Results: Maximal SUV within iliac crests was higher than in lumbar vertebrae (4.1 ± 1.7 versus 3.2 ± 0.7, resp., P = 0.01). However, metabolic activity in these two different BM districts was significantly correlated (r = 0.7, P < 0.001). Moreover, FDG uptake values within the injection site closely predicted platelet recovery 100 days after i.b.-CBT (r = 0.72, P < 0.01).

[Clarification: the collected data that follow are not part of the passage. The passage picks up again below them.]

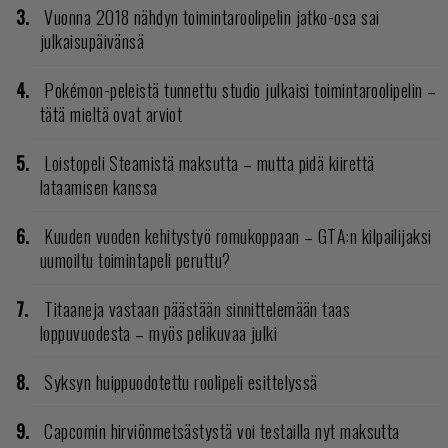
Vuonna 2018 nähdyn toimintaroolipelin jatko-osa sai
julkaisupäivänsä
Pokémon-peleistä tunnettu studio julkaisi toimintaroolipelin –
tätä mieltä ovat arviot
Loistopeli Steamistä maksutta – mutta pidä kiirettä
lataamisen kanssa
Kuuden vuoden kehitystyö romukoppaan – GTA:n kilpailijaksi
uumoiltu toimintapeli peruttu?
Titaaneja vastaan päästään sinnittelemään taas
loppuvuodesta – myös pelikuvaa julki
Syksyn huippuodotettu roolipeli esittelyssä
Capcomin hirviönmetsästystä voi testailla nyt maksutta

Conclusions: The metabolic activity of injected BM predicts the subsequent rate of hematopoietic recovery after i.b.-CBT, suggesting a pivotal role of the local engraftment in the reconstitution of recipient hematopoiesis.

Figure 1

(a) Bone marrow (BM) segmentation of both iliac crests (bottom) and five lumbar vertebrae (top), using PET-CT images. Analyzed volumes are shown in green for the former and blue for the latter. (b) Metabolic activity trend patient by patient in the injected sites compared with remote BM; maximal SUVs in the iliac crests were slightly but significantly higher than in the lumbar spine. On the contrary, the same analysis (c) showed the opposite results in controls.

Figure 2

Whole body PET maximum intensity projections of a patient (a) and a control subject (b). Tracer retention in iliac crests is clearly visible in the patient and not in the control subject.

Figure 3

Correlation existing between maximal standardized FDG uptake values (SUV) within iliac crests and lumbar vertebrae. The tight correlation between injected sites and lumbar vertebrae metabolism confirmed a close parallelism between the degree of BM glucose consumption in these two different districts.

Figure 4

Correlation between follow-up platelets counts (day 100) and metabolic activity in both the iliac crests at day 30 after IB-CBT; maximal SUVs in the injected sites were significantly and directly correlated with the follow-up platelets recovery.

Figure 5

Lack of correlation between late follow-up platelets count (day 100) and maximal SUVs in lumbar vertebrae; the metabolic activity in the remote BM did not predict the late hematopoietic recovery.